Dal Sole24Ore una interessante disamina sulle varie forme di responsabilità per i professionisti e consulenti in materia di reati tributari.
Presupposti diversi per i profili civili, deontologici, amministrativi e penaliSergio Pellegrino Lucia Recchioni
Sono numerose le fattispecie nell’ambito delle quali possono sorgere questioni di responsabilità in capo al professionista, essendo tra l’altro necessario distinguere tra responsabilità amministrativa, civile, penale e deontologica.
Ognuna di queste forme di responsabilità, infatti, è caratterizzata da principi propri, ragion per cui, se in determinati casi non sussistono problematiche di responsabilità amministrativa, potrebbero comunque sorgere, ad esempio, rischi di richieste di risarcimento danni per responsabilità civile.
In ambito penale ci sono due norme rilevanti: da un lato l’articolo 110 del Codice penale, in materia di concorso di persone nel reato, e, dall’altro, la circostanza aggravante dettata dal comma 3 dell’articolo 13-bis del Dlgs 74/2000, in forza della quale le pene sono aumentate della metà se il reato è commesso dal concorrente nell’esercizio dell’attività di consulenza fiscale svolta da un professionista attraverso l’elaborazione o la commercializzazione di modelli di evasione fiscale.
Affinché possa configurarsi il concorso del consulente nel reato tributario commesso dal contribuente è necessario che il suo contributo sia concreto e consapevole, ragion per cui può ritenersi sussistente un’ipotesi di responsabilità soltanto in caso di dolo, quando il consulente risulta vero e proprio ispiratore della frode, essendo invece irrilevante il fatto che abbia o meno beneficiato dell’illecito.
In tema di reati tributari, vi è poi un ulteriore aspetto da tenere a mente, rappresentato – come detto – dalla specifica circostanza aggravante prevista se il reato è commesso dal concorrente nell’esercizio dell’attività di consulenza fiscale svolta da un professionista.

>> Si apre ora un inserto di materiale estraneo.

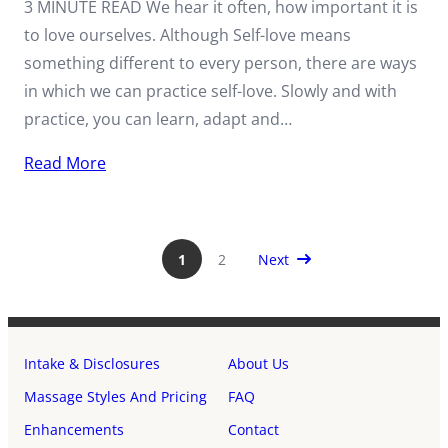
3 MINUTE READ We hear it often, how important it is
to love ourselves. Although Self-love means
something different to every person, there are ways
in which we can practice self-love. Slowly and with
practice, you can learn, adapt and…
Read More
Next Page
1
2
Next
Intake & Disclosures
About Us
Massage Styles And Pricing
FAQ
Enhancements
Contact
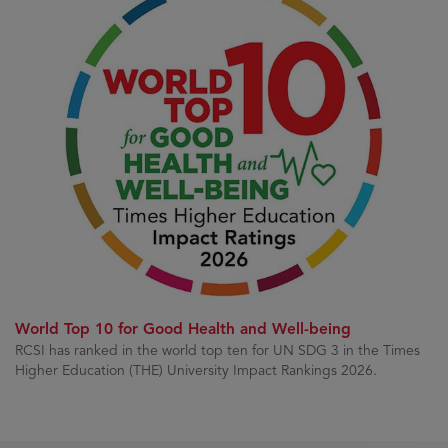
World Top 10 for Good Health and Well-being
RCSI has ranked in the world top ten for UN SDG 3 in the Times
Higher Education (THE) University Impact Rankings 2026.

Sebbene la norma non lo richieda espressamente, in questo caso, come evidenziato anche dalla Cassazione con la sentenza 1999 del 18 gennaio 2018, è richiesta una particolare modalità della condotta, ovvero la “serialità”. Considerato, infatti, che la norma attribuisce rilievo all’elaborazione o commercializzazione di «modelli di evasione», deve ritenersi rilevante una certa «abitualità e ripetitività della condotta incriminata».